The Duty to Consult: New Relationships with Aboriginal Peoples by law professor Dwight C. Newman offers an overview of the nature of the Crown's obligation to consult with Aboriginal Peoples when the Crown is aware of a potential action that may affects the rights of First Nations, Inuit, and Métis. For this constantly changing process, the author examines the court decisions, legislation, policies, and consultation process regarding this duty.
For Future Generations: Reconciling Gitxsan and Canadian Law by P. Dawn Mills is part of Purich Publishing's Aboriginal Issues series. This brief volume offers a general readership insight into the Gitxsan perspective of Aboriginal rights and title. The author has spent a number of years studying and researching the historic court cases such as Delgam'Uukw v. British Columbia as well as Gitxsan property law and governance. The book begins with an historical overview of land and First Nations rights as they pertain to British Columbia from 1795-1916.
Moving Toward Justice: Legal Traditions and Aboriginal Justice contains twelve essays first presented during a March 2006 justice and law conference held in Regina and sponsored by First Nations University and the Saskatchewan Institute of Public Policy. The papers are generally legal approaches to the issue of Aboriginal Peoples and the Canadian justice system.
Gambling with the Future: The Evolution of Aboriginal Gaming in Canada discusses the recent development of casinos and large-scale bingos among First Nations in Canada. First Nations in Canada have taken the example from Native American casinos in the United States as a key component for economic development in their communities. The book examines the battles First Nations waged against their respective provincial governments for the right to legally open their gaming operations.

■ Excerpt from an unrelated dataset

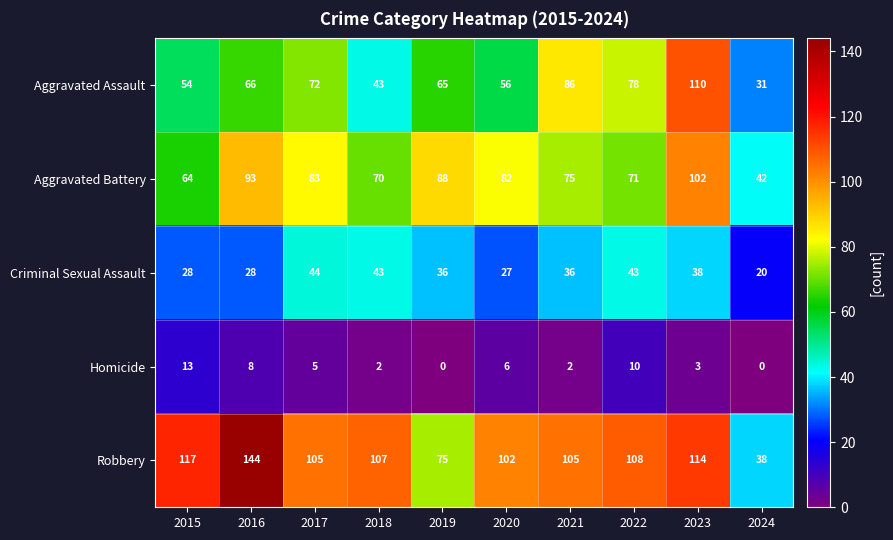

Is it true that Aggravated Battery equals 42 at 2024?

True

Account of the ground-breaking Supreme Court Case, Guerin v. the Queen, in 1984. The lawyer for the Musqueam First Nation during this legal battle provides a detailed history of the case and the meaning behind the decision that compels the federal government to act in the best interests of First Nations. The government's breach of duty to First Nations, in this case the Musqueam, is documented. The author compares Canadian law with respect to fiduciary duty with that of Australia, New Zealand and the United States.

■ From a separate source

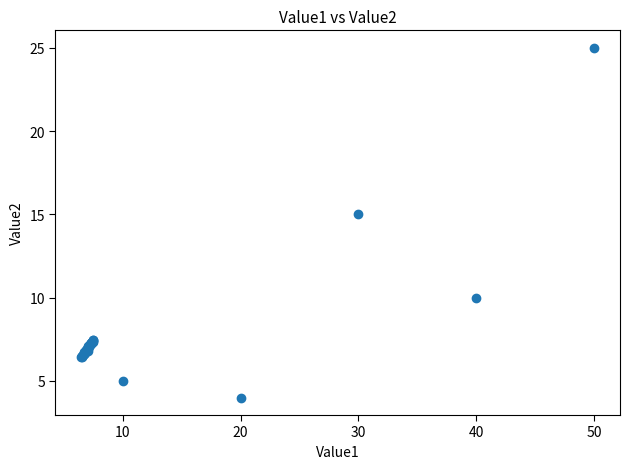

What Y value in the scatter plot is closest to 14?

15.0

Who are the Aboriginal peoples of Canada? Who decides? How many are there, and where do they live? The 1982 amendments to the Canadian Constitution recognize and affirm the existing Aboriginal and treaty rights of the Aboriginal peoples of Canada, specifically the Indian, Inuit and Métis peoples. This book is about the legal and policy issues that must be confronted if this Constitutional commitment is to be honoured. In its 1996 report, the Royal Commission on Aboriginal Peoples laid out a process to recognize and define Canada's Aboriginal peoples. The federal government has ignored it.
Aboriginal Self-Government in Canada: Current Trends and Issues is the third edition of this self-government title in Purich Publishing's popular Aboriginal Issues series. In this new edition editor Yale Belanger gathered 19 comprehensive essays by 31 scholars and politicians to deal with the practical side of self-government as it is unfolding in Canada. The book is organized into five sections with section one covering the basic introduction to self-government as it understood by contemporary Aboriginal scholars.